• _Задание_
Продолжите приведенный ниже отрывок воспоминаний о поездке в Нью-Йорк, начав сразу после его последнего предложения.

• _Отрывок текста_
────────────────

Квартира Глезера — он жил в Нью-Джерси, это, в сущности, тоже Нью-Йорк — ничем не отличалась от жилья московского диссидента семидесятых. Америка была для Александра Давидовича чужой, языка он не знал, даже в метро не ездил, если не было денег на такси, отсиживался дома.
Из его дома поездка в центр Нью-Йорка, занимавшая четверть часа, становилась путешествием в другую страну. Нью-Йорк — особое событие, иная планета, не просто понять, но даже разглядеть его — для этого нужна жизнь. При моей привязанности к Парижу и относительно серьезном его знании, определить отношение к городу, который я видел всего несколько дней, просто немыслимо. Хотя воспоминания о книгах Дос Пассоса, многие страницы иной американской прозы, как и поразительные картины Эдварда Хоппера, не говоря об американском кино, полыхали в моей памяти, открывая Нью-Йорк. Я успел его полюбить, скорее, влюбиться в него: темно-зеркальные стены отражающихся друг в друге небоскребов, живое единство рас, бешеная энергия самодостаточной, только американской, только этой, именно нью-йоркской жизни, сумрачное полыхание ноябрьской листвы Сентрал-парка, этот мираж оживших голливудских фильмов, роскошные коллекции музеев, тени доспассосовских героев, океанские пляжи, наконец, ощущение невиданного торжества цивилизации — все это так серьезно, без этого и даже самое приблизительное представление о мире будет иным и неверным.
Письмо из Бразилии. 1992
Вручение Царскосельской премии. 2007
И эти музеи, богатейшие, дивно устроенные, просторные. И наш, когда-то эрмитажный «Мецетен» Ватто, о котором я писал десять с лишним лет назад.
Я последний раз увидел там своего дядю Мишу, Михаила Константиновича Клуге. Он был уже тяжело болен, дела его шли плохо, он даже продал или собирался продавать какой-то принадлежавший ему остров. А я вез из Америки в Петербург целый чемодан с едой — сыром, колбасами, копченым мясом, кофе, чаем. Дома продуктов уже почти не было.

────────────────

• _Список строк_

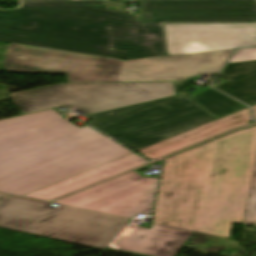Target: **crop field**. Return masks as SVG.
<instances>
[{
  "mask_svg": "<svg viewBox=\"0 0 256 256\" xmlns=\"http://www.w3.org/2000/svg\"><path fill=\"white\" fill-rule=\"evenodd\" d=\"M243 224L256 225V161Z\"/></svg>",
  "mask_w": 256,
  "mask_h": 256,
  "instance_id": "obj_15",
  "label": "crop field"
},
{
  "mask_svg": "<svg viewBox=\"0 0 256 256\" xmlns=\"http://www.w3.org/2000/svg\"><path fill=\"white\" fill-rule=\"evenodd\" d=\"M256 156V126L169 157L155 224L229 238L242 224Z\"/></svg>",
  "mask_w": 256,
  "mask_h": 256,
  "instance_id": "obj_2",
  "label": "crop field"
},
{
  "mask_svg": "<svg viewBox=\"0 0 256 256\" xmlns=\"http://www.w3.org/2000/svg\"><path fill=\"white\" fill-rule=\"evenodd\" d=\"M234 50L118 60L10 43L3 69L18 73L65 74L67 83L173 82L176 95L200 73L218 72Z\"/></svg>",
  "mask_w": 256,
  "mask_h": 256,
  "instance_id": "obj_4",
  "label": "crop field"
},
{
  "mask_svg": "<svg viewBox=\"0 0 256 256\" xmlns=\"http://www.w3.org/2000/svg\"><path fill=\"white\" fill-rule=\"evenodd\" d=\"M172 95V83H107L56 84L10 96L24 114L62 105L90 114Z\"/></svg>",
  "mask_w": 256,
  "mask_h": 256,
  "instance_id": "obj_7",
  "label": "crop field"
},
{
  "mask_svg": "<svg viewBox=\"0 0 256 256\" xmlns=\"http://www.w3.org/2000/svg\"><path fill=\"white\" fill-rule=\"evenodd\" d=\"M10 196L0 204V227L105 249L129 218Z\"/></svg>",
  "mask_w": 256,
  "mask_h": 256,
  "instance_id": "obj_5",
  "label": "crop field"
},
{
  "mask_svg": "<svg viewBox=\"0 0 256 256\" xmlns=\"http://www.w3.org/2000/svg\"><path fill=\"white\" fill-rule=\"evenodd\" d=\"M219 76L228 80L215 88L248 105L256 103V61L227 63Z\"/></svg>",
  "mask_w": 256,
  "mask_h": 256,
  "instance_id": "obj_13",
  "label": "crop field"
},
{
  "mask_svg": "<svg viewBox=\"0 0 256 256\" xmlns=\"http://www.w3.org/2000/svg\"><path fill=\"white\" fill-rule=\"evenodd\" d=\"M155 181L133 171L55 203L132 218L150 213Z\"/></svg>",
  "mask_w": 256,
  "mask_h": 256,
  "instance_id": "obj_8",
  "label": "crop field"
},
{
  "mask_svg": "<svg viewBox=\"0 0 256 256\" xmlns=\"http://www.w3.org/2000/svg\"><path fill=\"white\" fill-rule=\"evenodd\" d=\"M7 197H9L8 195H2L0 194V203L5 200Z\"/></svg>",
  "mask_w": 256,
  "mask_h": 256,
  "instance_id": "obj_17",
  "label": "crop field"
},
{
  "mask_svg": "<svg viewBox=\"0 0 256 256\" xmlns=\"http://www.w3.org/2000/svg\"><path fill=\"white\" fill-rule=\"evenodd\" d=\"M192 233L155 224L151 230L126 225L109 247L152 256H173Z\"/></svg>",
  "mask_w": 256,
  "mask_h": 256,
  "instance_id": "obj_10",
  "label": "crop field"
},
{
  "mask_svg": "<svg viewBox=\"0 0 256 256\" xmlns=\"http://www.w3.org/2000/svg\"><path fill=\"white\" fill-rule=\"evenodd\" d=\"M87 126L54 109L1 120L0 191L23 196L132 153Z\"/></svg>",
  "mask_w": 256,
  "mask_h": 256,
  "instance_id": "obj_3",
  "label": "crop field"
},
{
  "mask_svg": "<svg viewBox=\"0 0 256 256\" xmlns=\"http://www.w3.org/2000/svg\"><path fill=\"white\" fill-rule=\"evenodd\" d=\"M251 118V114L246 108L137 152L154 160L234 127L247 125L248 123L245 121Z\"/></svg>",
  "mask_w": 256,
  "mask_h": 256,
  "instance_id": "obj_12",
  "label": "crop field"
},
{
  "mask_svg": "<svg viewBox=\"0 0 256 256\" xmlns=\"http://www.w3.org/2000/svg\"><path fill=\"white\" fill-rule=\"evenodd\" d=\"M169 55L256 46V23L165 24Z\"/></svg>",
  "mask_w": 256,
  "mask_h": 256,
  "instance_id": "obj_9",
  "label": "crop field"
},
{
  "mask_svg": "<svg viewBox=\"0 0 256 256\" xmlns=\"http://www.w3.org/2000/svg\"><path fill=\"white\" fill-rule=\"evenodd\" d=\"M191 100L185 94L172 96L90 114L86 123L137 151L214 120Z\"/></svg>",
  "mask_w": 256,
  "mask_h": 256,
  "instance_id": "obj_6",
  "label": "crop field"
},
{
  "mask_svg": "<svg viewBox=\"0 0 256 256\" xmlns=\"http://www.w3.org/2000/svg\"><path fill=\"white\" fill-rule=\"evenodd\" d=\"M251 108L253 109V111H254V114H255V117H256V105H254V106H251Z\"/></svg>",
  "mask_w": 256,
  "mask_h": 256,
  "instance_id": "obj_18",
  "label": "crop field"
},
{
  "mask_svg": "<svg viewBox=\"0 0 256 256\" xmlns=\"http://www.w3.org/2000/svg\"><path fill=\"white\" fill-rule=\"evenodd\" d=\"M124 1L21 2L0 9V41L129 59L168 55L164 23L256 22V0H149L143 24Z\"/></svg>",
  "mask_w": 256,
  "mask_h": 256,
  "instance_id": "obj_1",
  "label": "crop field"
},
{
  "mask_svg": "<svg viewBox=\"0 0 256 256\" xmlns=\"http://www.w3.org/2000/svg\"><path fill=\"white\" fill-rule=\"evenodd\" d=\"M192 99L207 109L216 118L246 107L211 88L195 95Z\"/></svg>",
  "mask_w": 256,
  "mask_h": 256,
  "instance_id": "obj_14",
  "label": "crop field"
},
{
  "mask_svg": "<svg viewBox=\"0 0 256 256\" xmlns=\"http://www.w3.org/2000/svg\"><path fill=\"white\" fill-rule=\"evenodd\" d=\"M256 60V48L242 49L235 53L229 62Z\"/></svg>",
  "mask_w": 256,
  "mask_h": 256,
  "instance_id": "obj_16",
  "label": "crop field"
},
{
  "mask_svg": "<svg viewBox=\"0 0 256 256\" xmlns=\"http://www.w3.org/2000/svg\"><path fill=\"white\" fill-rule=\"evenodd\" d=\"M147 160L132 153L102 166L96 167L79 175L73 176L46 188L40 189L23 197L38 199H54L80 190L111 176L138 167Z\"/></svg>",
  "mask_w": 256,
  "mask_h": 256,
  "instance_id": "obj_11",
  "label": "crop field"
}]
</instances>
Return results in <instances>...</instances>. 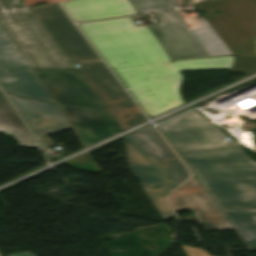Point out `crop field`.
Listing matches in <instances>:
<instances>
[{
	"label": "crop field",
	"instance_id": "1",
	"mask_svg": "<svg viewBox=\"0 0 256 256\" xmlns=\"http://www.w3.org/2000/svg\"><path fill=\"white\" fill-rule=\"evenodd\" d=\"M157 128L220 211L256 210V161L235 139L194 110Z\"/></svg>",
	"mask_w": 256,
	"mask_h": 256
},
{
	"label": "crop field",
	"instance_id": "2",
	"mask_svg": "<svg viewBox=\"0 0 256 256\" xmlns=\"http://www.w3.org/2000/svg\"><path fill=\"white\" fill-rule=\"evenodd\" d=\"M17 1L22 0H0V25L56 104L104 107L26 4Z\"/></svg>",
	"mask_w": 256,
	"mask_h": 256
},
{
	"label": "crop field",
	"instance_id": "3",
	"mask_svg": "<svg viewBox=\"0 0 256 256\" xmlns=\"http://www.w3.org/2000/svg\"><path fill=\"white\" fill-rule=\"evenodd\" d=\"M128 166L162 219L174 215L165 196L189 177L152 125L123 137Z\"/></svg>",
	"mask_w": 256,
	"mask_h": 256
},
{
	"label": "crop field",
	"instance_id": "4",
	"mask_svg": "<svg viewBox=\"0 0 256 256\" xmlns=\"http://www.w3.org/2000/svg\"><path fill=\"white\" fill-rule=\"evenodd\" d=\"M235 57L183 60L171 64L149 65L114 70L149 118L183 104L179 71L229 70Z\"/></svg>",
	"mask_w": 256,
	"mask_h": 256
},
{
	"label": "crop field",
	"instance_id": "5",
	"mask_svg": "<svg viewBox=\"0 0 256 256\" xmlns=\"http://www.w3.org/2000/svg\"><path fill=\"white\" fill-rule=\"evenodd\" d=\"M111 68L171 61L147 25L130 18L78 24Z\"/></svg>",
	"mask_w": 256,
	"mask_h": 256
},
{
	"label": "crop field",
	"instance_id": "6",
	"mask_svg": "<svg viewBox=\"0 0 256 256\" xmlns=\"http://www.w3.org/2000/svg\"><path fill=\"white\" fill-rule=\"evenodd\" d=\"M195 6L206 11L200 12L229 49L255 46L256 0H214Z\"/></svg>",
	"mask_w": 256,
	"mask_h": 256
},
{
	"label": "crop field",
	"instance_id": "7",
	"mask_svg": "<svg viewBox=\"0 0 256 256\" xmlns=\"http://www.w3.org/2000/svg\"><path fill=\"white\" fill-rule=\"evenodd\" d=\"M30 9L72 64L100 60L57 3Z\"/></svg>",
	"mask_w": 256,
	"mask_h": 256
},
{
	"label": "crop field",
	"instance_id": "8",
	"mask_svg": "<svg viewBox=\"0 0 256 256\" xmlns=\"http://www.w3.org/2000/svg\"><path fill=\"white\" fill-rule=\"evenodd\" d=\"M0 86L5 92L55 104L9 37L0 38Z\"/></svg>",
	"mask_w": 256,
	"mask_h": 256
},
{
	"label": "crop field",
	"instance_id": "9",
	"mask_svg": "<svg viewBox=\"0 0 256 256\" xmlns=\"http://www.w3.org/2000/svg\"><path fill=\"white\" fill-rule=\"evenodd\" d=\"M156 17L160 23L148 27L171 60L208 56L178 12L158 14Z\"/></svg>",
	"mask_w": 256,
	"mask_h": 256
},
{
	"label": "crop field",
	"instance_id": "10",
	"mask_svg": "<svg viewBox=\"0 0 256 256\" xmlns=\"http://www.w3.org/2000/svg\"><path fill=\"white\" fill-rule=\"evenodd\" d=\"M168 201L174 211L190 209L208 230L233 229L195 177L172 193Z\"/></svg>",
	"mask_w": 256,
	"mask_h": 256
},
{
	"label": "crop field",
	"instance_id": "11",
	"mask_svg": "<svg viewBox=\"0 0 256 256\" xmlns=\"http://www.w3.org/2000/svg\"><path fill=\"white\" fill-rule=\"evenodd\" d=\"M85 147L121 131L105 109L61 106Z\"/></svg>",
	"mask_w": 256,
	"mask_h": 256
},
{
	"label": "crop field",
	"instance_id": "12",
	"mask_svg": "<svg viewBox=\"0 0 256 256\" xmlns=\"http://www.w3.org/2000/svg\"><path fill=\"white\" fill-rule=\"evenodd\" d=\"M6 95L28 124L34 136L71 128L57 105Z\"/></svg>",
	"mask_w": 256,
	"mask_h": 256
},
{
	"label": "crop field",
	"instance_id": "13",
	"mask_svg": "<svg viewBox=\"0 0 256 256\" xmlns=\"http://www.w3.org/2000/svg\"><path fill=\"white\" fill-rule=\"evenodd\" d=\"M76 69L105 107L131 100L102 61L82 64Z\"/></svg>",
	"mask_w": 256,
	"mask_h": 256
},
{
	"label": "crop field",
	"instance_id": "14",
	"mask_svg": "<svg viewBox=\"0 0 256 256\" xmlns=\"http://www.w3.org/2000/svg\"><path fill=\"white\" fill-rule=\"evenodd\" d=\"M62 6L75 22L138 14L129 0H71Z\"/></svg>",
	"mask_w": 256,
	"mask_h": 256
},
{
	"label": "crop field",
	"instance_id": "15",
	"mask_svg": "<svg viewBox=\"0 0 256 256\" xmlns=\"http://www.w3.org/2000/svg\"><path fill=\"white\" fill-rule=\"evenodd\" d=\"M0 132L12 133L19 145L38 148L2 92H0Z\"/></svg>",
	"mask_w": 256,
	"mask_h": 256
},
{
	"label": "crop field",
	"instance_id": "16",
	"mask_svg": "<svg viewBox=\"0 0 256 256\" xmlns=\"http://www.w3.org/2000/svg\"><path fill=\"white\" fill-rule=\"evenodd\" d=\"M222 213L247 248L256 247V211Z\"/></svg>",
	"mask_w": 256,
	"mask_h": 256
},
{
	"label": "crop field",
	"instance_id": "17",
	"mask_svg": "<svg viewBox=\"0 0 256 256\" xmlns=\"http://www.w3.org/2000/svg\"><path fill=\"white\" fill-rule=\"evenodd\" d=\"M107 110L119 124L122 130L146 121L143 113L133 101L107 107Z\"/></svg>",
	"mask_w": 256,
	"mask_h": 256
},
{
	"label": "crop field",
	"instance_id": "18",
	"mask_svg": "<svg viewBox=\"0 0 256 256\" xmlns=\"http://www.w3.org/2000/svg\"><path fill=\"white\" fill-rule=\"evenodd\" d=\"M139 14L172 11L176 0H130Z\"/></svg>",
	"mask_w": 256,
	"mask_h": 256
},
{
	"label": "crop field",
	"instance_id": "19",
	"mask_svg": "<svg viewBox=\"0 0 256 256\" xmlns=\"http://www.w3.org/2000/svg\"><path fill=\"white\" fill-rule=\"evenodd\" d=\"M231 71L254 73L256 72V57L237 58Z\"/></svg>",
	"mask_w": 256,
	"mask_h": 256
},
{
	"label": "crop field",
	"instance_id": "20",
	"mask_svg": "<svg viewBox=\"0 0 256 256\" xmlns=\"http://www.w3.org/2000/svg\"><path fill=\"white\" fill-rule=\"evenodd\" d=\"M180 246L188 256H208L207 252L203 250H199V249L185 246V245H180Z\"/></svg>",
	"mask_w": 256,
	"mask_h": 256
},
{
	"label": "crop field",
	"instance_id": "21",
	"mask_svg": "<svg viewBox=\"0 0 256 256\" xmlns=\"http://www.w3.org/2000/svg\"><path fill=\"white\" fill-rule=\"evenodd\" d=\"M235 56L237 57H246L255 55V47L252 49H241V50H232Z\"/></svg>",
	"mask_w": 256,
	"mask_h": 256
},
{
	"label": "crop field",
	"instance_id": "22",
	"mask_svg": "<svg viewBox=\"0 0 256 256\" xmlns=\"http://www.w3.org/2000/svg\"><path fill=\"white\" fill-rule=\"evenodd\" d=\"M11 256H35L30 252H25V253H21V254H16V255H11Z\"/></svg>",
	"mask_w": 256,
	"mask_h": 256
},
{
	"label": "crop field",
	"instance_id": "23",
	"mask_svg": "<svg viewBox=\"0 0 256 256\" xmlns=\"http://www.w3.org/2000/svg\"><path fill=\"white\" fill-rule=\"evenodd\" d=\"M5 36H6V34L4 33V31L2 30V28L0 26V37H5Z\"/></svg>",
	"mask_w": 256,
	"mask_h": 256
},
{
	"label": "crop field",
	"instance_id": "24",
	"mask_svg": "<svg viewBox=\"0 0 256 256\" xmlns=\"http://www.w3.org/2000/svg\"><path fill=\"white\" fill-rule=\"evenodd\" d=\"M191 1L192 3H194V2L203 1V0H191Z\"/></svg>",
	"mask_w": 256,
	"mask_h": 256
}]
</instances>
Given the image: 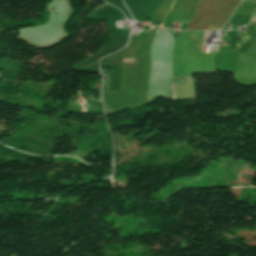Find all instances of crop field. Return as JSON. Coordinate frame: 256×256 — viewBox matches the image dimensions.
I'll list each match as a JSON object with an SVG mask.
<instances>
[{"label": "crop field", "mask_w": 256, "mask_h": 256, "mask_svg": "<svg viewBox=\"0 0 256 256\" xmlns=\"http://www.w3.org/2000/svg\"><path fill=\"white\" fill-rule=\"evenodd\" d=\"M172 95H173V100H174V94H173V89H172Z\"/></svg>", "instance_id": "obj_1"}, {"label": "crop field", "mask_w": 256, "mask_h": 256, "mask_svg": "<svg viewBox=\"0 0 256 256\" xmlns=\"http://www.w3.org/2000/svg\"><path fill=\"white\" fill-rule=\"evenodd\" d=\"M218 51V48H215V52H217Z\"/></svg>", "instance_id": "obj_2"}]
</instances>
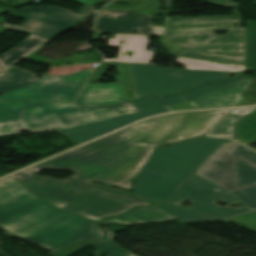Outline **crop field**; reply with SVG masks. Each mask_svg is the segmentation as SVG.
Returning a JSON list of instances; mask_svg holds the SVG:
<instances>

────────────────

• _Результат_
В старшем поколении нередкой становилась тяжелая безумная паника. Особенно мучились и боялись те, кто недавно ощущали себя людьми обеспеченными. Огромные вклады, рожденные не столько бережливостью, сколько дефицитом — некуда было тратить, — превращались в пыль. Мне рассказали про некоего отставного генерала, профессора, известного инженера, забившего не только холодильник и морозильную камеру, но и книжные шкафы маслом, крупами, макаронами. Запасы гнили, жучки и крысы радовались.
Лишь в следующем, 1992-м эта сторона жизни решительно (и тоже пугающе) изменилась.
Отпустили цены. Помню апрельскую предпасхальную Москву (это был чуть ли не последний мой приезд в столицу, с тех пор я, кажется, там и не бывал), вдоль Тверской по обеим сторонам сплошь стояли складные столы, на которых, как на былых ярмарках, громоздилась всякого рода невидаль — от роскошных колбас и марочных коньяков до сгущенного молока и сигарет «Прима», рядом с которыми лежали блоки «Dunhill». То, что мелькало скромно и случайно в кооперативных ларьках, выплеснулось в обыденную жизнь, превратив небогатое большинство в озлобленных обывателей. Но история необратима, я это понимал. Здесь не будет политических суждений: слишком все это было недавно, а мемуары — не публицистика.
Но в завершение документальных примеров тех таинственных и странных лет — еще один документ: письмо, полученное мною из Бразилии уже в конце 1992 года.
Увидев «странное измятое письмо» и «на марке иностранное почтовое клеймо», я решил, что мне прислали приглашение на какой-нибудь симпозиум. Не тут-то было.
Письмо «гласило»:
«…Я бразилец и живу в Рио-де-Жанейро. Я художник. Изучаю русский язык…»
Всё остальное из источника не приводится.